Bentuk Satgas Hilirisasi

Pemerintahan Presiden Prabowo juga berfokus kepada hilirisasi. Sebagai bentuk komitmen kuat pemerintah, maka Presiden Prabowo membentuk Satuan Tugas (Satgas) Hilirisasi untuk mempercepat upaya hilirisasi, khususnya di sektor ESDM.

Bagi pemerintah, Hilirisasi dipertimbangkan sebagai salah satu katalisator pertumbuhan ekonomi lebih dari 8%. Untuk mencapai itu, Pemerintah telah membuat Peta Jalan Industri Hilirisasi, yang mencakup 28 komoditas hilirisasi.

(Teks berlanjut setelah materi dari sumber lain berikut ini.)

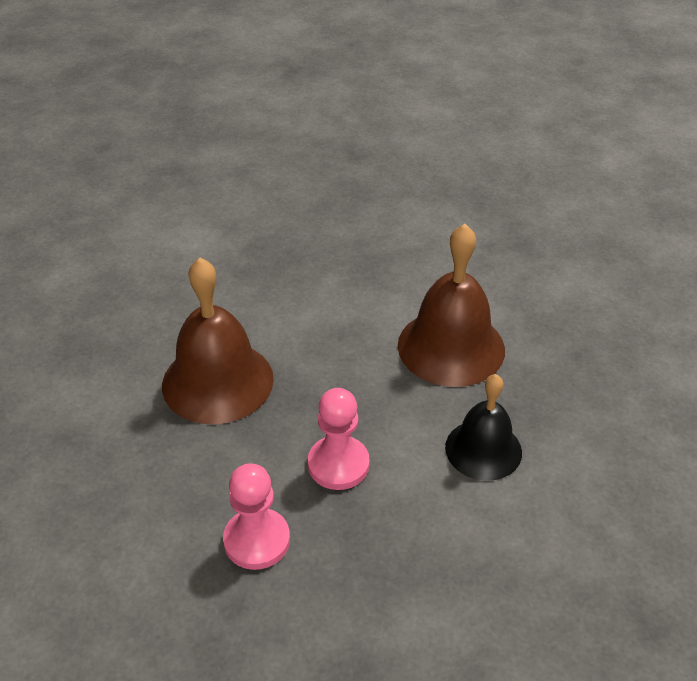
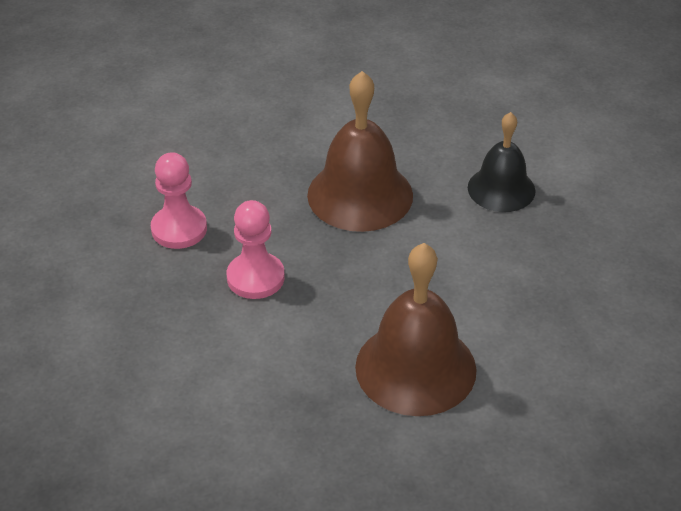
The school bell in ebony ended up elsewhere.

Dari total investasi USD618 miliar, 91% ada di Kementerian ESDM. Maka dari itu, Presiden Prabowo membetuk Satgas Hilirisasi untuk percepatan perizinan penciptaan nilai tambah komoditas, yang diketuai oleh Menteri ESDM.

“Hilirisasi ini sebagai bahan penting dalam rangka mendorong penciptaan nilai tambah, pertumbuhan ekonomi, dan sekaligus untuk menciptakan lapangan pekerjaan yang berkualitas. Di Satgas ini kita akan membuat sefleksibel mungkin, dengan tetap tidak menabrak aturan, agar mampu kita merespons berbagai keluhan dan keinginan dari para dunia usaha,” tutup Bahlil.